Umm al-Khair köyünde, 31 yaşındaki İngilizce öğretmeni ve barışçıl anti-kolonizasyon aktivisti Odeh Hadalin'in şehit edilmesinin ardından, 70'ten fazla kadın açlık grevine başladı. Kadınlar, İsrail polisinin Hadalin'in cesedini geri vermesini ve cinayet sonrası tutuklanan köylülerin serbest bırakılmasını talep ediyor.
Hadalin, 7 Ekim 2023'te yaşanan olaylar sırasında bir İsrail yerleşimci tarafından vuruldu. Olayın video kaydı ile belgelenmesi, cinayetin uluslararası düzeyde tepki çekmesine neden oldu. Awdah Hadalin'in, daha önce ABD tarafından yaptırım uygulanan bir yerleşimci tarafından vuruldu ve bu durum, İsrail'in yerleşim politikalarına karşı artan bir öfke yarattı.
Köydeki kadınlar, "Allah'a yemin olsun ki, o gelene kadar yemek yemeyeceğiz." diyerek, açlık grevlerinin etkili olmasını umuyorlar. Açlık grevi, Hadalin'in cesedinin geri verilmesi ve tutuklu köylülerin serbest bırakılması için bir baskı aracı olarak görülüyor.
Hadalin'in öldürülmesinin ardından, köydeki ailelere yönelik her gece düzenlenen baskınlar ve tutuklamalar, yerel halkın yaşamını zorlaştırıyor. Kadınlar, "Bir kadın düzgün giyinmeden yatakta yatarken, kapıyı açıp 'Kocanızı istiyoruz, kardeşinizi istiyoruz' diyorlar." şeklinde ifade ediyorlar.
Aynı zamanda, köylüler, İsrail güçlerinin aile evlerine düzenledikleri baskınlar sırasında şiddet uyguladığını ve tutuklamalar yaptığını bildiriyor. "Brutaliteyi hiç görmedim." diyen Ikhlas Hazalin, bu durumun köyde yarattığı korku ve çaresizliği dile getiriyor.

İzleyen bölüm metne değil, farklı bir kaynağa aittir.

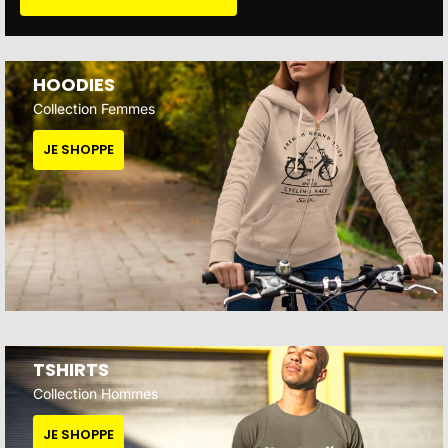
HOODIES
Collection Femmes
JE SHOPPE
TSHIRTS
Collection Hommes
JE SHOPPE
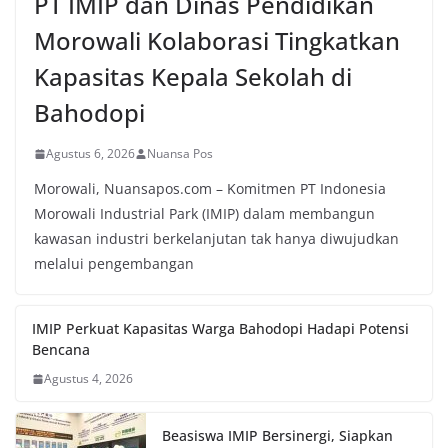
PT IMIP dan Dinas Pendidikan
Morowali Kolaborasi Tingkatkan
Kapasitas Kepala Sekolah di
Bahodopi
Agustus 6, 2026
Nuansa Pos
Morowali, Nuansapos.com – Komitmen PT Indonesia
Morowali Industrial Park (IMIP) dalam membangun
kawasan industri berkelanjutan tak hanya diwujudkan
melalui pengembangan
IMIP Perkuat Kapasitas Warga Bahodopi Hadapi Potensi
Bencana
Agustus 4, 2026
Beasiswa IMIP Bersinergi, Siapkan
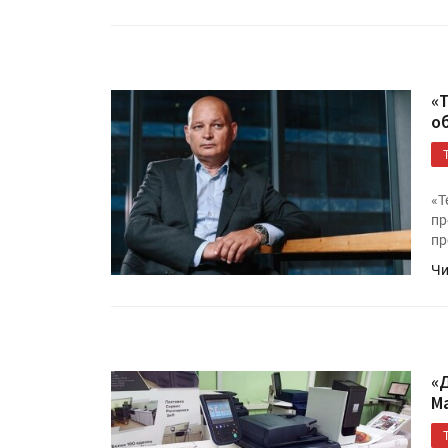
«
о
«Т
пр
пр
HeyGears анонсировала
полноцветный гибридный 
Чи
принтер G1X
Росприроднадзор запуска
«Калькулятор утилизации»
«
М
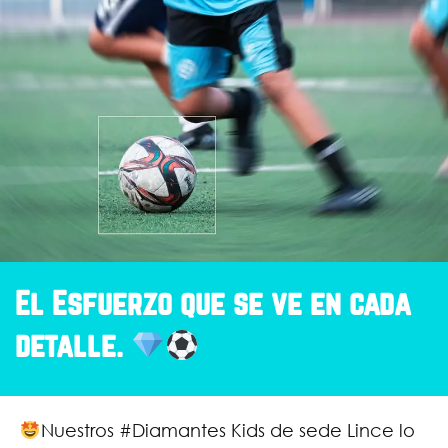
El Esfuerzo que se ve en cada
detalle.
Nuestros #Diamantes Kids de sede Lince lo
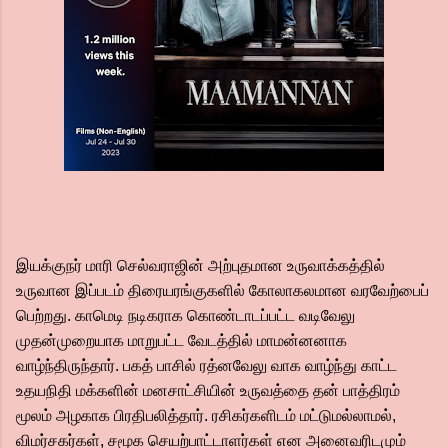
இயக்குநர் மாரி செல்வராஜின் அற்புதமான உருவாக்கத்தில்
உருவான இப்படம் திரையரங்குகளில் கோலாகலமான வரவேற்பைப்
பெற்றது. காமெடி நடிகராக கொண்டாடப்பட்ட வடிவேலு
முதன்முறையாக மாறுபட்ட வேடத்தில் மாமன்னனாக
வாழ்ந்திருந்தார். பகத் பாசில் ரத்னவேலு வாக வாழ்ந்து காட்ட
உதயநிதி மக்களின் மனசாட்சியின் உருவத்தை தன் பாத்திரம்
மூலம் அழகாக பிரதிபலித்தார். ரசிகர்களிடம் மட்டுமல்லாமல்,
விமர்சகர்கள், சமூக செயற்பாட்டாளர்கள் என அனைவரிடமும்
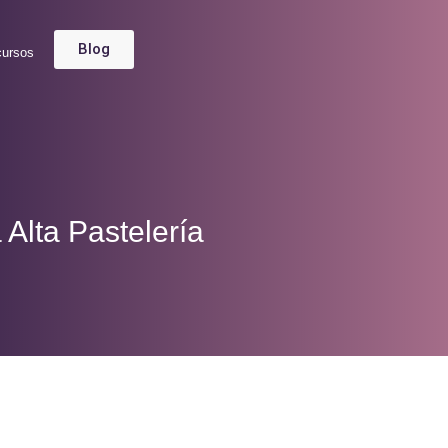
Blog
cursos
Alta Pastelería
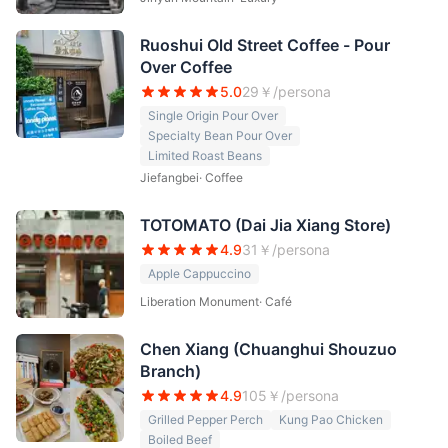
Ruoshui Old Street Coffee - Pour
Over Coffee
5.0
29
￥/persona
Single Origin Pour Over
Specialty Bean Pour Over
Limited Roast Beans
Jiefangbei
·
Coffee
TOTOMATO (Dai Jia Xiang Store)
4.9
31
￥/persona
Apple Cappuccino
Liberation Monument
·
Café
Chen Xiang (Chuanghui Shouzuo
Branch)
4.9
105
￥/persona
Grilled Pepper Perch
Kung Pao Chicken
Boiled Beef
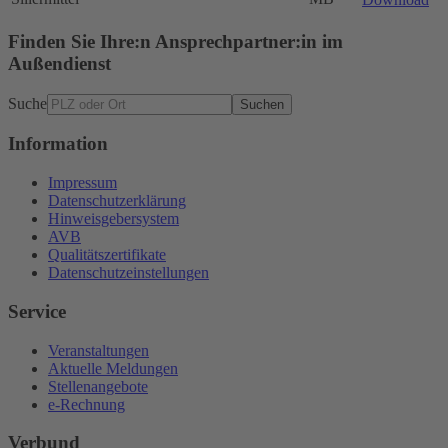
Finden Sie Ihre:n Ansprechpartner:in im
Außendienst
Suche
Suchen
Information
Impressum
Datenschutzerklärung
Hinweisgebersystem
AVB
Qualitätszertifikate
Datenschutzeinstellungen
Service
Veranstaltungen
Aktuelle Meldungen
Stellenangebote
e-Rechnung
Verbund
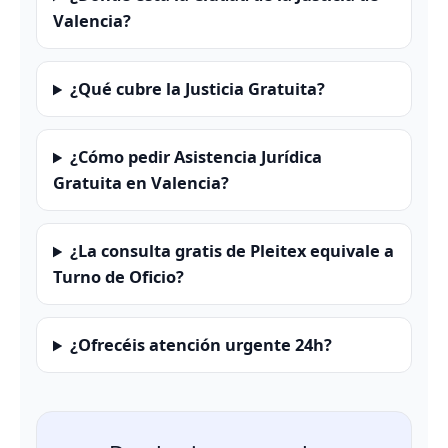
Valencia?
¿Qué cubre la Justicia Gratuita?
¿Cómo pedir Asistencia Jurídica
Gratuita en Valencia?
¿La consulta gratis de Pleitex equivale a
Turno de Oficio?
¿Ofrecéis atención urgente 24h?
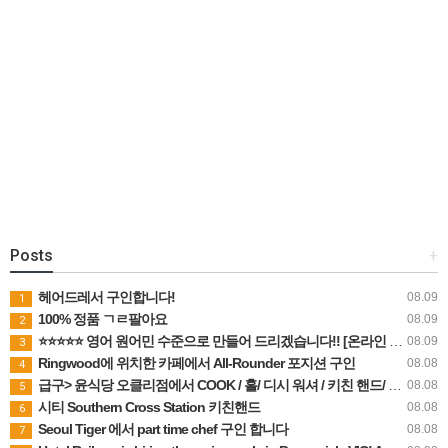
Posts
+
헤어드레서 구인합니다!
08.09
1
100% 정품 ㄱㄹ팔아요
08.09
2
⭐⭐⭐⭐⭐ 영어 원어민 수준으로 만들어 드리겠습니다!! [온라인 트라이얼 및 수업가능] + 학생후기
08.09
3
Ringwood에 위치한 카페에서 All-Rounder 포지션 구인
08.08
4
급구> 윤식당 오클리점에서 COOK / 홀/ 디시 워셔 / 키친 핸드/ 주방보조 구합니다 ~~^^
08.08
5
시티 Southern Cross Station 키친핸드
08.08
6
Seoul Tiger 에서 part time chef 구인 합니다
08.08
7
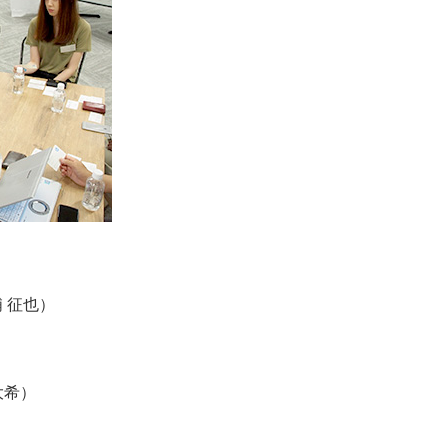
 征也）
大希）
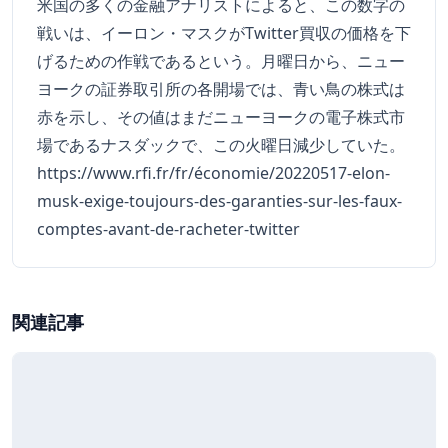
米国の多くの金融アナリストによると、この数字の
戦いは、イーロン・マスクがTwitter買収の価格を下
げるための作戦であるという。月曜日から、ニュー
ヨークの証券取引所の各開場では、青い鳥の株式は
赤を示し、その値はまだニューヨークの電子株式市
場であるナスダックで、この火曜日減少していた。
https://www.rfi.fr/fr/économie/20220517-elon-
musk-exige-toujours-des-garanties-sur-les-faux-
comptes-avant-de-racheter-twitter
関連記事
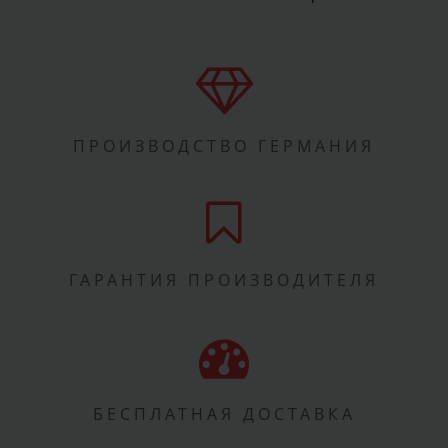
ПРОИЗВОДСТВО ГЕРМАНИЯ
ГАРАНТИЯ ПРОИЗВОДИТЕЛЯ
БЕСПЛАТНАЯ ДОСТАВКА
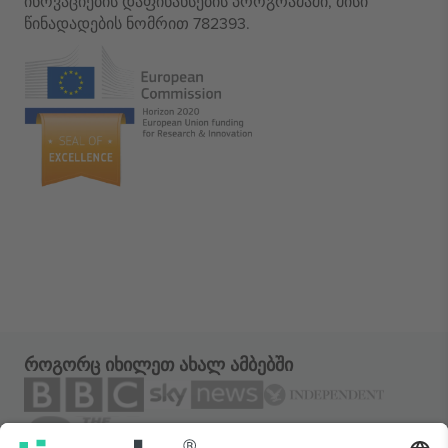
ინოვაციების დაფინანსების პროგრამაში, მისი
წინადადების ნომრით 782393.
როგორც იხილეთ ახალ ამბებში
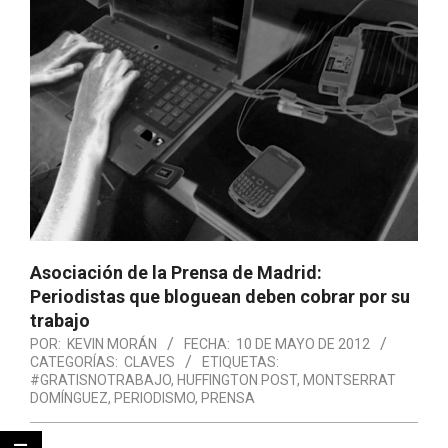
Asociación de la Prensa de Madrid:
Periodistas que bloguean deben cobrar por su
trabajo
POR:
KEVIN MORÁN
FECHA:
10 DE MAYO DE 2012
CATEGORÍAS:
CLAVES
ETIQUETAS:
#GRATISNOTRABAJO
,
HUFFINGTON POST
,
MONTSERRAT
DOMÍNGUEZ
,
PERIODISMO
,
PRENSA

Hadalin'in cinayeti ve sonrasındaki olaylar, Filistin'deki mevcut durumu ve uluslararası toplumun bu duruma müdahale etme gerekliliğini yeniden gündeme getiriyor. Kadınlar, uluslararası liderlerden acil bir koruma gücü talep ediyor ve "Eylül'e kadar beklemeyin, insanlar o zamana kadar ölecek." diyerek durumu acil olarak nitelendiriyor.